Please transcribe every one of the records below, reproducing each line character for character.

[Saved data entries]
-------
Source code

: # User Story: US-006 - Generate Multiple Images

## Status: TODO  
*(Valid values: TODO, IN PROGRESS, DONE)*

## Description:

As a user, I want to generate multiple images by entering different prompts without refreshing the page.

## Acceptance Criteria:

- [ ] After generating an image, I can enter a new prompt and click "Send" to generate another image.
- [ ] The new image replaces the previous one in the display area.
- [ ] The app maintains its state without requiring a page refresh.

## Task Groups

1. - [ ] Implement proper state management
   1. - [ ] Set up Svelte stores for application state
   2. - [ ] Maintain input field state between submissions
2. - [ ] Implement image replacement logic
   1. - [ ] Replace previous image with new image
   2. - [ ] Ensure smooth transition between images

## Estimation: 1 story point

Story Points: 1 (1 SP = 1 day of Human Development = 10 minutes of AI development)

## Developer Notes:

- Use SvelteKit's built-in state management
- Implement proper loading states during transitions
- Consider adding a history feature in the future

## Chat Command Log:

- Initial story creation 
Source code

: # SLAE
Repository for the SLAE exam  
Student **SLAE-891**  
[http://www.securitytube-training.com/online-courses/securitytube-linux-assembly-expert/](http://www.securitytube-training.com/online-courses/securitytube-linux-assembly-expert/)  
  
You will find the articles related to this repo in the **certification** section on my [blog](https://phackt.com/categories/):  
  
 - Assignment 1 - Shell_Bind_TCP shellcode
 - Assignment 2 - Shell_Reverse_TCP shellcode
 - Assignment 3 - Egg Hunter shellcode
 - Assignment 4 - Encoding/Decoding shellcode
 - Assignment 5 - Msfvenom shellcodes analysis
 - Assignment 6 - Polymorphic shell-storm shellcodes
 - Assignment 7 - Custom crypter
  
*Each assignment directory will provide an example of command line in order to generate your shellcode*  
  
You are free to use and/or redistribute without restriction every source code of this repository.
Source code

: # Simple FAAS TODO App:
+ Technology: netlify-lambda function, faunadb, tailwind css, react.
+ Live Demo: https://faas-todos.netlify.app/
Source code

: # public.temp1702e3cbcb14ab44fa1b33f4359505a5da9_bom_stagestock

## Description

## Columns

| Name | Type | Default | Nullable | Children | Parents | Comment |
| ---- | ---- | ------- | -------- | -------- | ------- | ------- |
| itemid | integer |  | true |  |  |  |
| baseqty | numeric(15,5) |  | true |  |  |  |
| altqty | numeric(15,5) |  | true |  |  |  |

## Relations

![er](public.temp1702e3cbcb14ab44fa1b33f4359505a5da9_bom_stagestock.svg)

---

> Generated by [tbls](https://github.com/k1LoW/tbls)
-------
- **Completed exercise**
Source code

: # User Story: US-006 - Generate Multiple Images

## Status: TODO  
*(Valid values: TODO, IN PROGRESS, DONE)*

## Description:

As a user, I want to generate multiple images by entering different prompts without refreshing the page.

## Acceptance Criteria:

- [ ] After generating an image, I can enter a new prompt and click "Send" to generate another image.
- [ ] The new image replaces the previous one in the display area.
- [ ] The app maintains its state without requiring a page refresh.

## Task Groups

1. - [ ] Implement proper state management
   1. - [ ] Set up Svelte stores for application state
   2. - [ ] Maintain input field state between submissions
2. - [ ] Implement image replacement logic
   1. - [ ] Replace previous image with new image
   2. - [ ] Ensure smooth transition between images

## Estimation: 1 story point

Story Points: 1 (1 SP = 1 day of Human Development = 10 minutes of AI development)

## Developer Notes:

- Use SvelteKit's built-in state management
- Implement proper loading states during transitions
- Consider adding a history feature in the future

## Chat Command Log:

- Initial story creation 
Source code

: # SLAE
Repository for the SLAE exam  
Student **SLAE-891**  
[http://www.securitytube-training.com/online-courses/securitytube-linux-assembly-expert/](http://www.securitytube-training.com/online-courses/securitytube-linux-assembly-expert/)  
  
You will find the articles related to this repo in the **certification** section on my [blog](https://phackt.com/categories/):  
  
 - Assignment 1 - Shell_Bind_TCP shellcode
 - Assignment 2 - Shell_Reverse_TCP shellcode
 - Assignment 3 - Egg Hunter shellcode
 - Assignment 4 - Encoding/Decoding shellcode
 - Assignment 5 - Msfvenom shellcodes analysis
 - Assignment 6 - Polymorphic shell-storm shellcodes
 - Assignment 7 - Custom crypter
  
*Each assignment directory will provide an example of command line in order to generate your shellcode*  
  
You are free to use and/or redistribute without restriction every source code of this repository.
Source code

: # Simple FAAS TODO App:
+ Technology: netlify-lambda function, faunadb, tailwind css, react.
+ Live Demo: https://faas-todos.netlify.app/
Source code

: # public.temp1702e3cbcb14ab44fa1b33f4359505a5da9_bom_stagestock

## Description

## Columns

| Name | Type | Default | Nullable | Children | Parents | Comment |
| ---- | ---- | ------- | -------- | -------- | ------- | ------- |
| itemid | integer |  | true |  |  |  |
| baseqty | numeric(15,5) |  | true |  |  |  |
| altqty | numeric(15,5) |  | true |  |  |  |

## Relations

![er](public.temp1702e3cbcb14ab44fa1b33f4359505a5da9_bom_stagestock.svg)

---

> Generated by [tbls](https://github.com/k1LoW/tbls)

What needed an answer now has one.